Bu tür bir konuşma tabi komplo teorileri ve kıyamet gerekçeleri biraz döndü ama tam net hatırlamadığım için yazmadım. Neyse okula gitmiştim, çok fazla geçemeden ortada yaygaralar çıktı, virüs ülkeye girdi diye. Ondan sonra biraz tedirginlik başladı, bazıları hafif hastalık belirtilerinde bile tribe giriyorlardı. Ama yine çok fazla önemli değildi nede olsa başka ülke. İlk vaka Türkiye de çıkmıştı ve endişe daha fazla arttı. Cuma günü son dersimizi işledik, aksam ablamdan bir mesaj geldi. Okullar tatil diye, aslında kimse tedirgin değildi, nede olsa başka bir şehirde. Eşyalarımı toplamaya başladım. Diğer gün evime gidecektim. Bilet alma sitelerine giremedim çünkü hepsi çökmüştü. Girdiğimde bilette kalmamıştı zaten. Mecbur trenle gitmek zorundaydım. Trene bineceğim gün, bir eczaneden bir dezenfektan ve bir maske aldım. 40 tl ödeyip çıkmıştım, aslında fiyatlar daha fazla artacaktı, şimdi önemli değil nede olsa daha bir vaka görülmüştü. Trene bindim sadece bende maske var, ara ara bir iki kişide de maskeler görüyordum. Sonra kantine geçtim, orada da sadece bir kişide vardı ve elinde bir dejenfektan vardı. Maske olduğundan dolayı insanlar garip bakıyorlardı, belki de beni hasta olarak gördüler ve ya çok fazla telaş yaptığımı düşündüler, her türlü garipti. Telaş yaptığıma bakmak, telaş yapmıyorum, bunlar tedbir için. Hem hasta olsam hepinize bulaştıracağım. Kantinde maske takan bir arkadaşın yanına oturdum, arkadaş dediğime bakmayın yeni tanıştım. Tren yolculuğu bu yüzden iyi her seferde yeni biriyle tanışıyorsunuz, tabi konuşma yeteneğiniz varsa. Ama yinede mesafe koymak lazım.
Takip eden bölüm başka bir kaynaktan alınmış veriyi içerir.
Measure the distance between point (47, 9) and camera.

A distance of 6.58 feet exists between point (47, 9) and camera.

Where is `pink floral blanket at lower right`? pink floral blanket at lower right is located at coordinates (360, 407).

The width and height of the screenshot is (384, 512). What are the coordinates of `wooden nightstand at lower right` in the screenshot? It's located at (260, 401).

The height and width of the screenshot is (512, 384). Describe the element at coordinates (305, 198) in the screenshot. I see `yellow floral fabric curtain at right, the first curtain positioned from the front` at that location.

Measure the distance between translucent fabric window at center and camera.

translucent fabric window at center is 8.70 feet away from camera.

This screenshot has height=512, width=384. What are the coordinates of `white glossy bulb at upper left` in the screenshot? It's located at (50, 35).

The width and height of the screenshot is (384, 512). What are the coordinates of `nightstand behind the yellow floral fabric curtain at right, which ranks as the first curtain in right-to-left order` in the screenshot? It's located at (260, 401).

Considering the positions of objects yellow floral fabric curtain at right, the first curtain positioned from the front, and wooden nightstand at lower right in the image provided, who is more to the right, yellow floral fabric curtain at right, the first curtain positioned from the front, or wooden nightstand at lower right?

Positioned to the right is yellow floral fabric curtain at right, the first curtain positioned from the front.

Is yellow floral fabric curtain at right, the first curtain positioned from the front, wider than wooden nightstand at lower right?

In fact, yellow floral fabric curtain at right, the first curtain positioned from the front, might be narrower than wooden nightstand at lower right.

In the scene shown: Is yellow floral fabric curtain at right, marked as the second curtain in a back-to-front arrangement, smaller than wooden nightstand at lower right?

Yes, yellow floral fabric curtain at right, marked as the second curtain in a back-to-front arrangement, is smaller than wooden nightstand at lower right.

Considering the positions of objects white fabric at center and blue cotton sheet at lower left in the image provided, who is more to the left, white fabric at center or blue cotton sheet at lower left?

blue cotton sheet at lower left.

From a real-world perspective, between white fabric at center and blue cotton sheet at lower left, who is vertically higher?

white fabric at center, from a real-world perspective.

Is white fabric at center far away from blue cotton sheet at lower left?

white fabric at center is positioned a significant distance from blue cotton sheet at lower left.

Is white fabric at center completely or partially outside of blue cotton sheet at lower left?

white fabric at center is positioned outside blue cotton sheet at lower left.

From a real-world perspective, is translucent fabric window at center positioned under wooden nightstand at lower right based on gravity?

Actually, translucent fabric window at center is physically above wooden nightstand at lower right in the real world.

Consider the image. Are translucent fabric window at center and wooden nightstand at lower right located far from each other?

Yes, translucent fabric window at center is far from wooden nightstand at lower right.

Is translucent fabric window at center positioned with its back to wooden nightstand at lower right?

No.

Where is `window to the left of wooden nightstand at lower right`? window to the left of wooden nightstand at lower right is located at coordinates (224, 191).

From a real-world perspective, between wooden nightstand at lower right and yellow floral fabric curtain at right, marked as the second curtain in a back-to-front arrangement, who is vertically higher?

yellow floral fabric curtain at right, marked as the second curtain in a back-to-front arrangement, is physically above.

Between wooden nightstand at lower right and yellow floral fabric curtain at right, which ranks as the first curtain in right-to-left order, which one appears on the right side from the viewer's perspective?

İlk başta kimsenin umurunda değildi memlekete geldiğimde. Nede olsa başka şehirde. Sonra vakalar arttı, tabi tedbirlerde. Gerçi bazı şeyler en başta olması gerekiyordu ama tabi illa artması lazım, boşa masraf. Vakalar artık daha hızlı artıyordu ama daha kimse ölmedi. Bazıları bu virüsün has Türkleri öldürmediğini söylüyordu. Ta ki ilk ölüm açıklanana kadar. Tedbir yerine teori lazım bize, acaba bu virüs başka kimi öldürmüyor.

Millet hala sokaktaydı, çünkü daha yasak gelmemişti. Bu virüsü, bütün ülke ne kadar ciddi olduğunu anlayacak, tabi virüs ülke nüfusuna yetiştiğinde. Ölüm senin evinden olmayınca büyük gelmiyor. Gerekli tedbirler oluyordu, işin siyasi boyutuna girmeden. Sonunda bizde de yasak geldi sokağa çıkmıyorduk. Eve kapandık şimdi, sokağa çıkma yasağı her halde bir 50 binde gelir. Ölümünde artması lazım tabi. Sonra şehirlerde ki vaka sayıları açıklandı. Biraz telaş oldu ama yine de sorun yok, nede olsa başka mahallelerde.